Paris, Théâtre des Champs-Elysées, lundi 30 avril 2013
Serena Malfi (Zerlina), Nahuel Di Pierro (Masetto), Robert Gleadow (Leporello), Sophie Marin-Gregor (Donna Anna) et Daniel Behle (Don Ottavio). Photo : (c) Théâtre des Champs-Elysées, DR
Poursuivant son cycle Mozart
confié à Jérémie Rohrer commencé en 2010, le Théâtre des Champs-Elysées a porté
son dévolu pour son centenaire sur le chef-d’œuvre absolu du compositeur
autrichien, Don Giovanni. Deux ans
après un superbe Idomeneo dans ce
même théâtre, Stéphane Braunschweig a été de nouveau sollicité pour mettre en
scène cette nouvelle production.
A l’instar de la conception de
Michael Hanecke pour l’Opéra de Paris (voir 26/03/12), Stéphane Braunschweig
déplace les tribulations du célèbre Burlador de Séville aux temps présents.

* * *

Tâche 1
Dans les entrées, modifiez les lignes allant de celle qui contient « collector number: 477 » jusqu'à celle qui contient « catalogue / barcode: US 3701975 » en remplaçant « country » par « pays », sans rien changer d'autre, puis redonnez seulement ces lignes.

* * *

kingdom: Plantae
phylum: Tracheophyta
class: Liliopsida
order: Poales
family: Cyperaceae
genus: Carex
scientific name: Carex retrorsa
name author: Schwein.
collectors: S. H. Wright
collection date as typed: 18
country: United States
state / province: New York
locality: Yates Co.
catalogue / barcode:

* * *

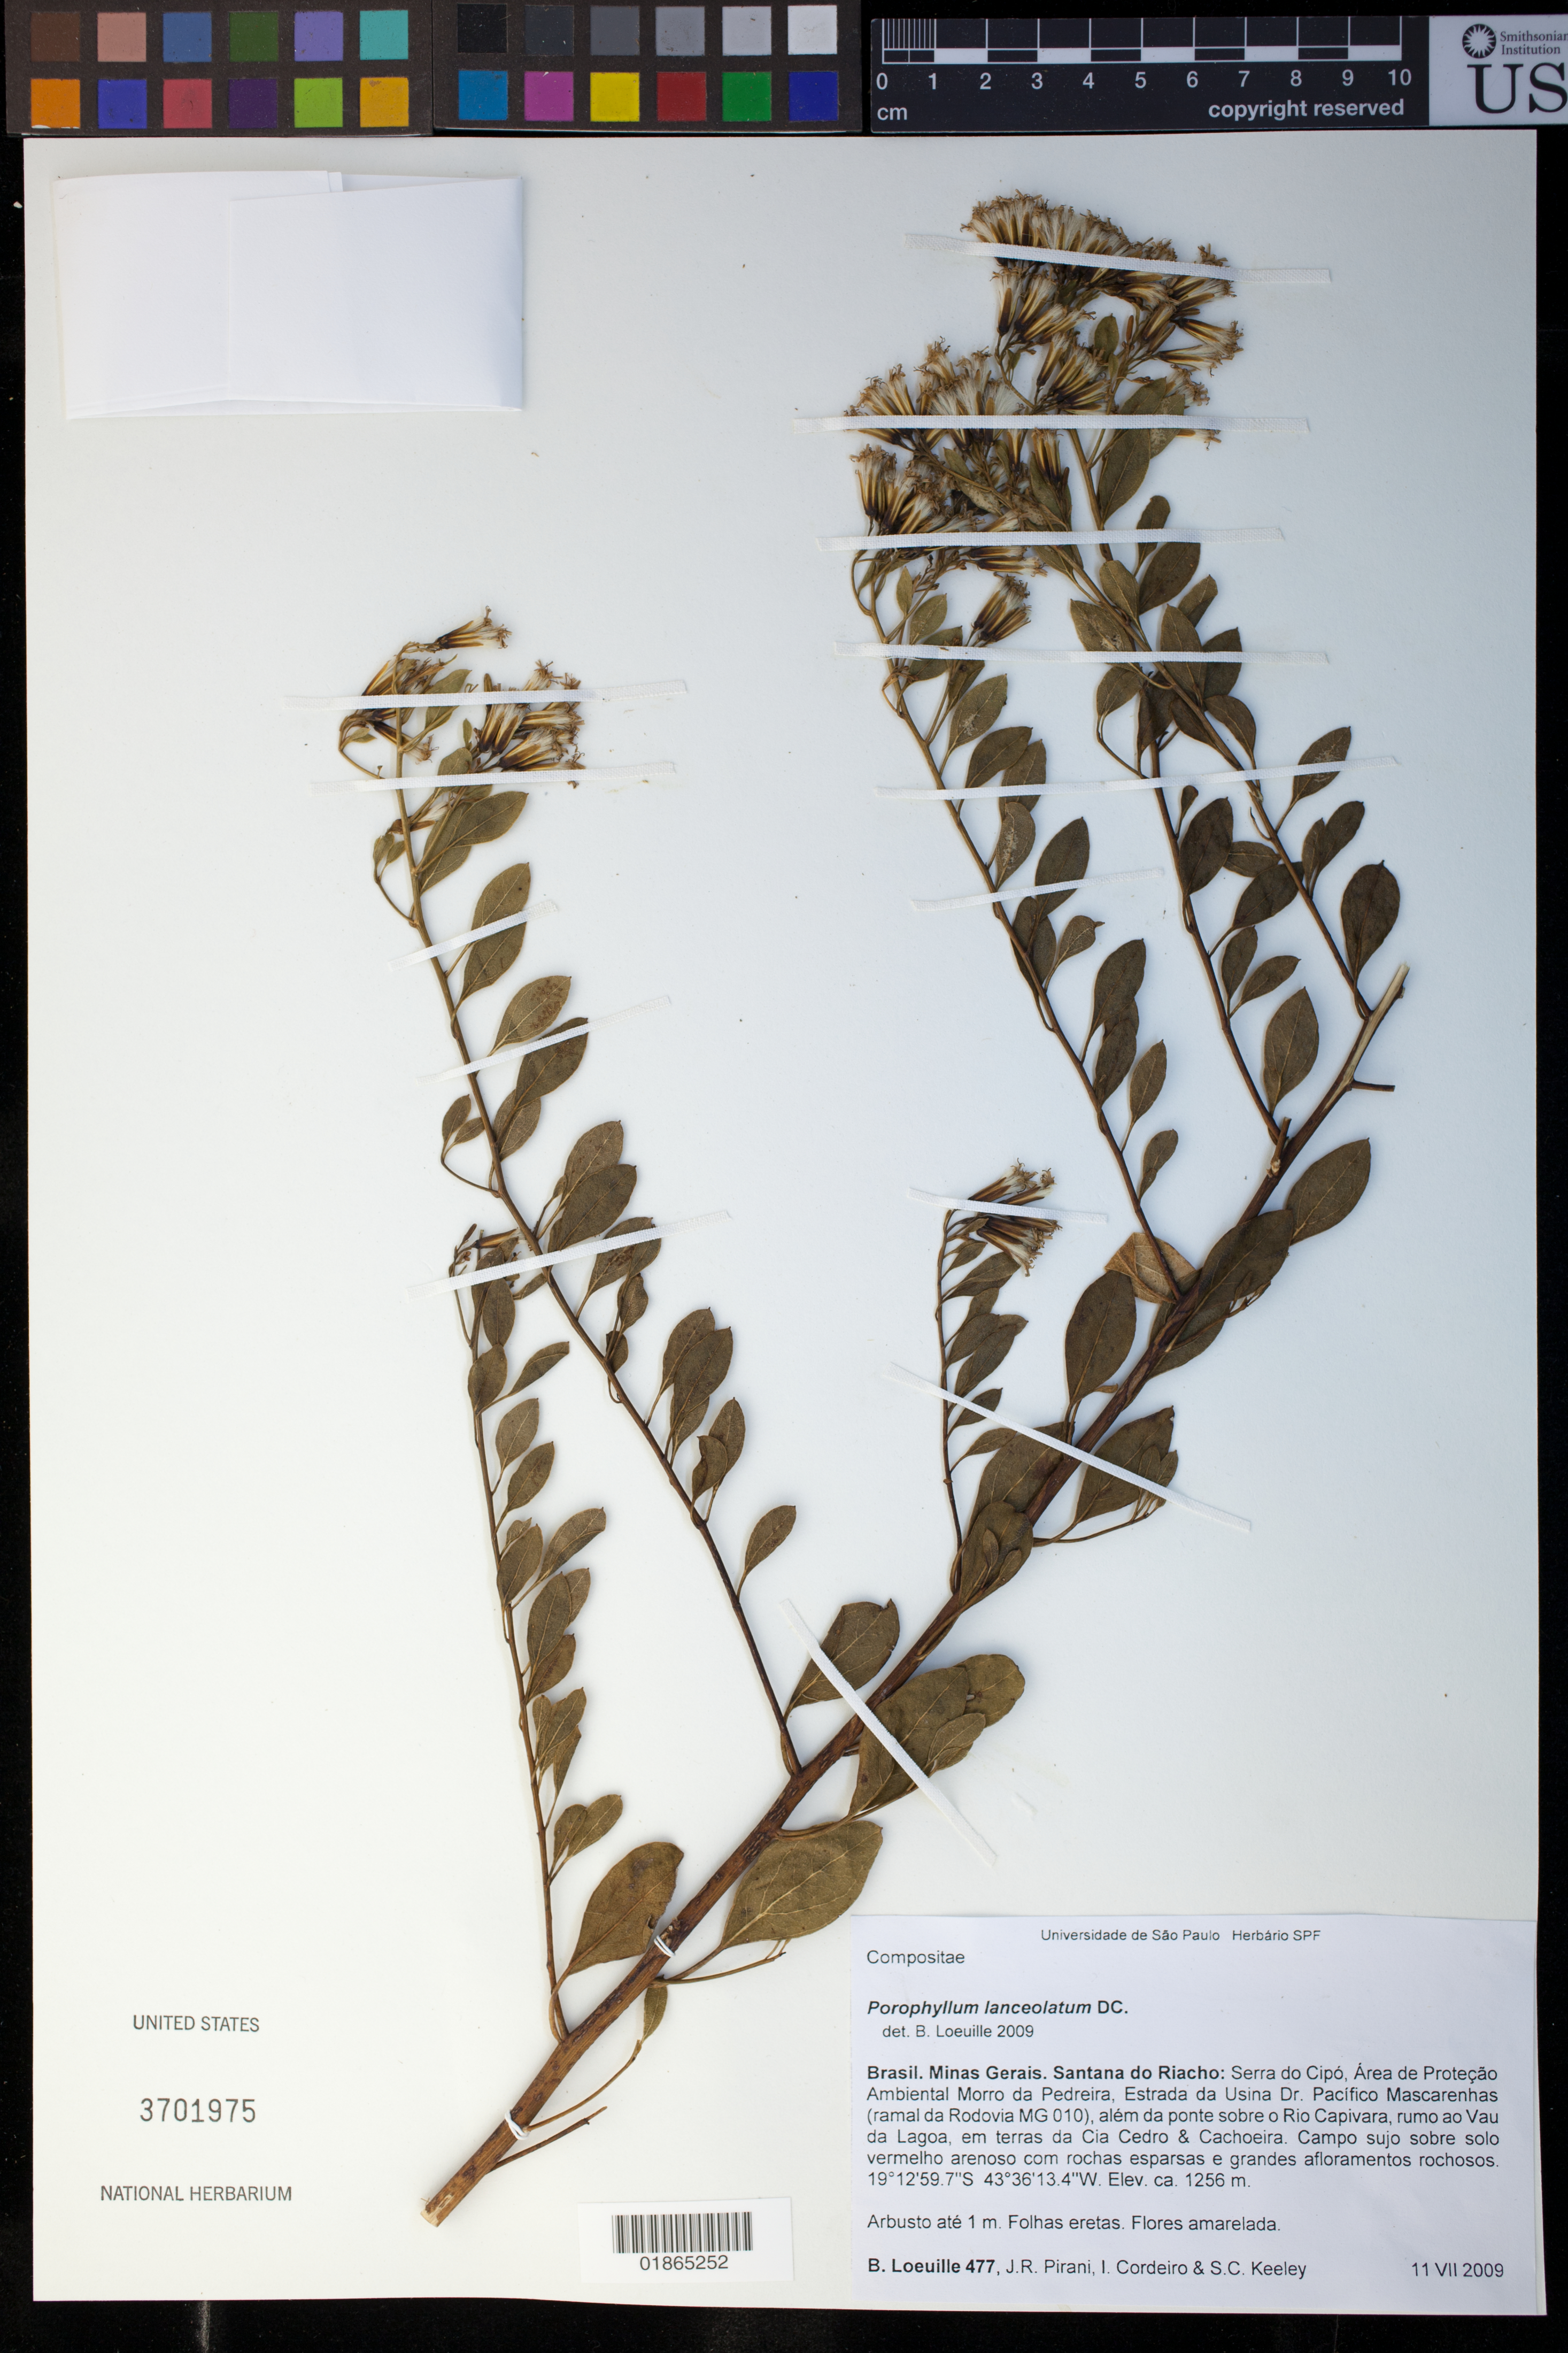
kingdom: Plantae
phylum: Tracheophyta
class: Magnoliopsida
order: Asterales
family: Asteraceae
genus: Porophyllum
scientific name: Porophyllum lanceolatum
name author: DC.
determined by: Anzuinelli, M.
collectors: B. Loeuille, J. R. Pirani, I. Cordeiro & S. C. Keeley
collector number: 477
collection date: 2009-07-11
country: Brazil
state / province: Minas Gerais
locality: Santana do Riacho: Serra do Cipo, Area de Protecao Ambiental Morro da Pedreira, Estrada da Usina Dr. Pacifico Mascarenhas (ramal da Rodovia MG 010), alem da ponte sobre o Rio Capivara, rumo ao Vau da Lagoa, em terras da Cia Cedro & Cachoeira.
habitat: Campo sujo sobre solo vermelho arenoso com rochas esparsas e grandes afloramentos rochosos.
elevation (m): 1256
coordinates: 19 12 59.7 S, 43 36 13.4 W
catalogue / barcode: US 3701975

* * *

Tâche 2
Recopiez la critique de Don Giovanni en entier, mot pour mot.

Réponse complète 1
collector number: 477
collection date: 2009-07-11
pays: Brazil
state / province: Minas Gerais
locality: Santana do Riacho: Serra do Cipo, Area de Protecao Ambiental Morro da Pedreira, Estrada da Usina Dr. Pacifico Mascarenhas (ramal da Rodovia MG 010), alem da ponte sobre o Rio Capivara, rumo ao Vau da Lagoa, em terras da Cia Cedro & Cachoeira.
habitat: Campo sujo sobre solo vermelho arenoso com rochas esparsas e grandes afloramentos rochosos.
elevation (m): 1256
coordinates: 19 12 59.7 S, 43 36 13.4 W
catalogue / barcode: US 3701975

Réponse complète 2
Paris, Théâtre des Champs-Elysées, lundi 30 avril 2013
Serena Malfi (Zerlina), Nahuel Di Pierro (Masetto), Robert Gleadow (Leporello), Sophie Marin-Gregor (Donna Anna) et Daniel Behle (Don Ottavio). Photo : (c) Théâtre des Champs-Elysées, DR
Poursuivant son cycle Mozart
confié à Jérémie Rohrer commencé en 2010, le Théâtre des Champs-Elysées a porté
son dévolu pour son centenaire sur le chef-d’œuvre absolu du compositeur
autrichien, Don Giovanni. Deux ans
après un superbe Idomeneo dans ce
même théâtre, Stéphane Braunschweig a été de nouveau sollicité pour mettre en
scène cette nouvelle production.
A l’instar de la conception de
Michael Hanecke pour l’Opéra de Paris (voir 26/03/12), Stéphane Braunschweig
déplace les tribulations du célèbre Burlador de Séville aux temps présents.